Notice that the order of the results is unpredictable, because we can't guarantee in what order the functions will be able to get items from their queues and put the results into the list. But you can certainly to whatever post-processing you need, which could include sorting.

Rationale

I think this would be a good solution to your issue because:

  1. You're correct that there is huge overhead to spawning processes. This single-producer/multiple-consumer approach eliminates that when you use a pool to keep workers alive for the entire duration of the program.

  2. It addresses your concerns about being able to handle data differently depending on attributes of the data. In your comments, you expressed concerns about being able to send data to specific processes. In this approach, you can choose which processes to give data to, because you have to choose which queue to put it on. (By the way, I think you're thinking of the pool.map function, which, as you correctly believe, doesn't allow you to perform different operations in the same job. apply_async does.)

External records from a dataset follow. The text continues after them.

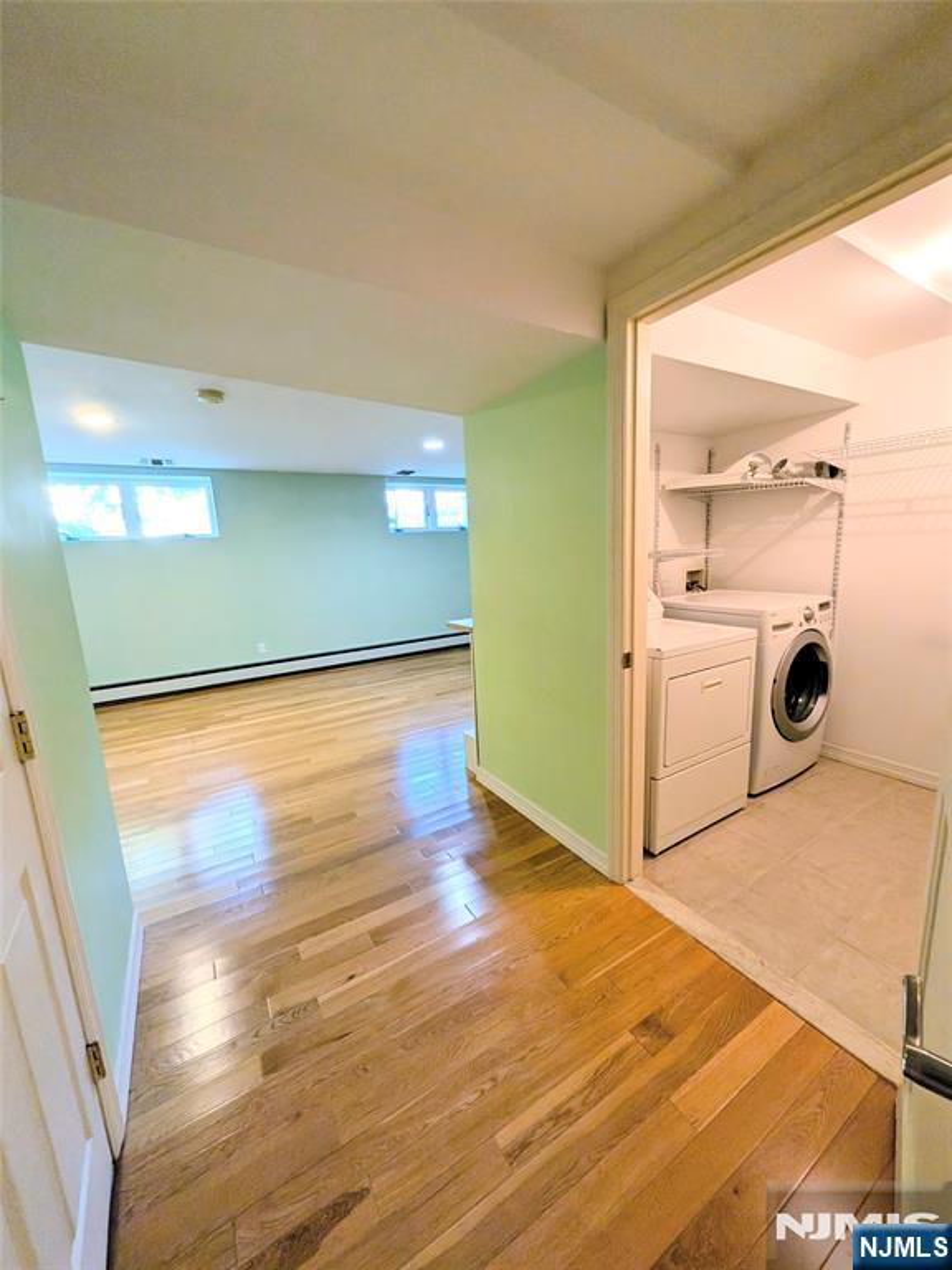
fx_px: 477
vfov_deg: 106.2
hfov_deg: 89.9
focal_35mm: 13
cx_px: 476
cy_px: 635
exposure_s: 1/60
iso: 165
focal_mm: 1.54
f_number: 2.2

  3. I've found it to be very expandable and flexible. Need to add more types of data handling? Just write your handler function, add one more queue, and add to logic to main to route the data to your new function. Are you finding that one queue is getting backed up and becoming a bottleneck? You can call apply_async with the same target function and queue multiple times to get multiple workers working on the same queue. Just make sure you give the queue enough poison pills so that all of the workers get one.

Limitations

Any data you want to pass on a queue must be picklable (serializable) by the pickle module. Look here to see what can and can't be pickled.

There are probably other limitations as well, but I can't think of any others off of the top of my head.